In the world of finance and online trading, you often try to get large amounts of money in the shortest possible time. This is certainly not an easy goal to achieve, which would require decades of in-depth knowledge of the sector and various experiences. Over time, however, it has happened that some individuals promised these easy gains to various users. In particular, the so-called Ponzi scheme should be considered.
Generally, an individual proposes a large gain in a very short period of time. This profit, sponsored as 100% secure, will simply require a small amount of initial money to pay. This individual will tend to pay regularly the first “installments”, without worrying particularly about going temporarily in red, or thanks to small fortuitous gains. Once the system is in place, this person will look for other investors to rely on, thus expanding their circle of people who can provide them with money. Obviously, when a certain moment comes, the creator of this great mechanism will tend to disappear, causing the participants’ money to be lost.
The Characteristics of a Ponzi Scheme
As mentioned, this pyramidal system will always tend to collapse like a sand castle. In fact, this mechanism is not based on obtaining new money through ocular investments, but simply by moving the money obtained from new users to the first participants.
This system thus manages to keep the first investors hooked to the promise of earnings, spreading the word and getting as many people into the system as possible. The money invested by these last users will be partly delivered to the previous ones, deceiving them to have succeeded in obtaining important profits.
The one who implements a Ponzi scheme, promises great profits in the short term, deluding the “customers” to be a great expert in the field, thus making him believe that he is in good hands. This method is effective for many reasons, including proposing the idea to people outside the world of finance. These people, at the sight of immediate profit, will tend to fall easily into the trap.
In many countries the Ponzi scheme is considered illegal, being considered a real scam.
The Origin Of The Name: Ponzi Scheme
This system of fraud, takes its name from Charles Ponzi, Italian immigrant to the USA in the early ‘900. He was not the first to use this method, but he made such a stir that he was given the name. Ponzi landed in Boston, and traveled the east coast of the United States in search of fortune. After also being in prison on charges of fraud, he decided to implement a plan capable of involving many people.
With the implementation of the scheme Ponzi managed to cheat as many as 40,000 people, thanks to which he earned a large amount of money, but then end up in prison.
How to Recognize a Ponzi Scheme
Over time, several people have tried to use this mechanism to obtain money illegally. Thus, the SEC, the U.S. federal body responsible for supervising the stock exchange (our Consob correspondent), has decided to publish a list of points to be careful not to fall into the trap of a Ponzi scheme.
This system is presented as a low-risk, high-yield investment. In the world of finance, anyone who wants to make high profits must always worry about high levels of risk.

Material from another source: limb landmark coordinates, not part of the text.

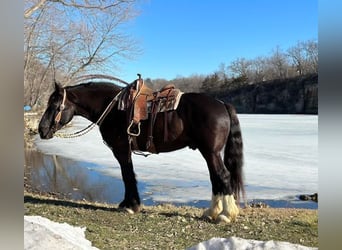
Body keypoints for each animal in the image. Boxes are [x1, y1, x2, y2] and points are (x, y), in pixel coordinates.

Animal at [38, 76, 244, 223]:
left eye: (55, 105)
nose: (41, 130)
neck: (113, 109)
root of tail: (221, 104)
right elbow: (128, 175)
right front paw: (130, 204)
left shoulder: (121, 150)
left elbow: (127, 175)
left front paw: (130, 205)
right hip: (209, 152)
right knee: (215, 178)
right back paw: (212, 212)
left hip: (211, 152)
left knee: (223, 176)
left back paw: (225, 215)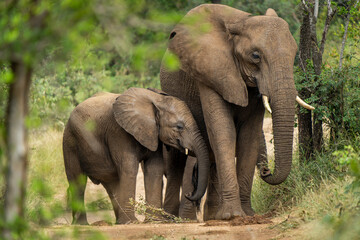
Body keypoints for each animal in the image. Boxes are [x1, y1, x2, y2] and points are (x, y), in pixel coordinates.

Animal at [62, 87, 208, 224]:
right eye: (179, 126)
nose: (189, 194)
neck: (156, 100)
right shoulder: (119, 132)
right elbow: (129, 167)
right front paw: (131, 222)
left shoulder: (152, 135)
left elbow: (155, 169)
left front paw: (154, 221)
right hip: (70, 140)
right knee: (77, 181)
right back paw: (82, 224)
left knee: (111, 184)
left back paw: (117, 222)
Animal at [161, 4, 316, 221]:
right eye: (255, 56)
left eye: (295, 55)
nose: (266, 172)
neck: (242, 21)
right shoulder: (210, 71)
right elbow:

The gains offered are not only given as safe, but also as constant over time. Obtaining a certain and constant investment is very difficult, unless it is to buy government bonds or other fixed income investments. No market or financial broker can ensure a steady return over time, especially when it comes to stock markets, their trends and ups and downs make fixed income unlikely.
Those who rely on a ponzi scheme generally tend not to register their investments with the authorities. It is always advisable to invest only in registered companies, in order to be able to obtain information about the management and the economic and financial conditions of the company or of the person who advised you on a certain investment.

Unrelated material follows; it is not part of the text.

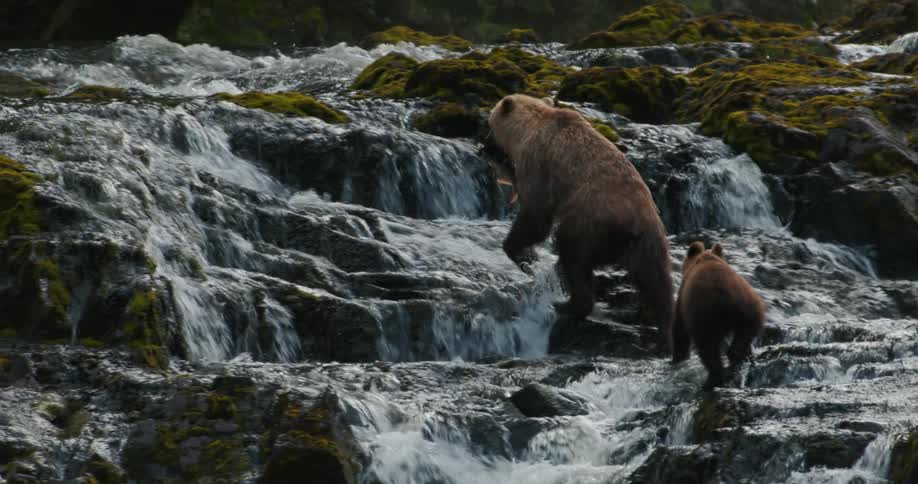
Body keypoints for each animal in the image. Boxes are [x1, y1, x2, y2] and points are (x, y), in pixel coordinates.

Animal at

Similar to the previous point, it is necessary to verify that the financial operator you rely on has a license, or that it is in accordance with the law.

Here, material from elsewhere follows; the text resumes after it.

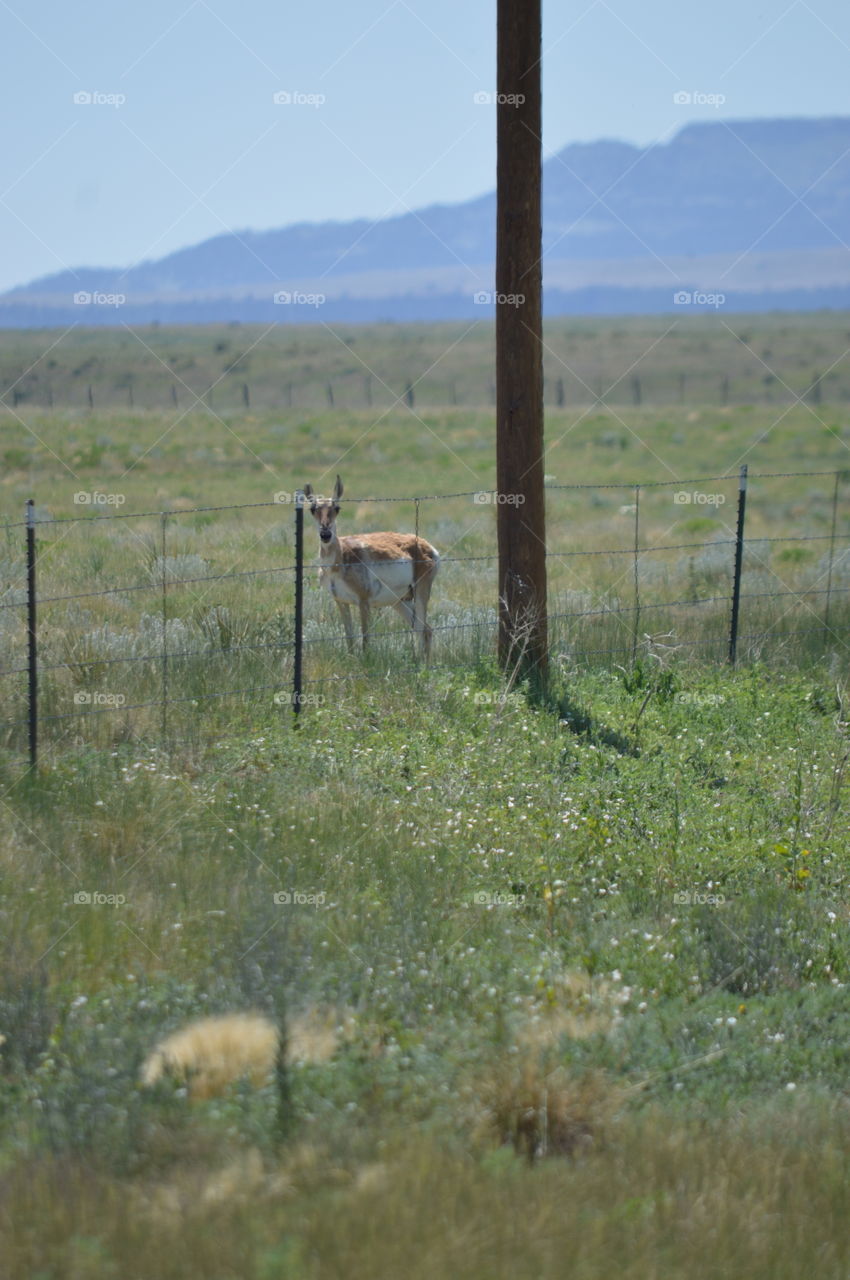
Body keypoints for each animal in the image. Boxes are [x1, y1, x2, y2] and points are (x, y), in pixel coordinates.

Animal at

Often many fraudulent investments do not explain their action plan, but sell their success through secret or unclear strategies. In this case, it is very likely that it is a fraud, and it is advisable to stay away at all times.
Companies and companies that operate in the financial markets regularly issue the various documents necessary for shareholders to understand the company’s performance. These reports are often clear, comprehensible and without inconsistency, in case they are not regular or missing altogether, there is a chance that you have fallen into someone’s trap.
It’s important to make sure you receive your payments as agreed. Those who set up a Ponzi scheme are not able to return money to all investors, and will tend to make excuses to delay such payments, promising additional interest as well.
Bitcoin and Ponzi Scheme
Recently, the “Ponzi scheme” has returned to the attention of public opinion about Bitcoin. In fact, many people wondered if the BTC was not a Ponzi scheme and the official website of the cryptocurrency wanted to answer this question, in this official page.
In the world of finance it is always necessary to be careful, analysing all possible investments. A too tempting offer could conceal a scam and put investors’ money at risk. It is always necessary to seek a middle way between gain and risk, large gains will always lead to strong risks.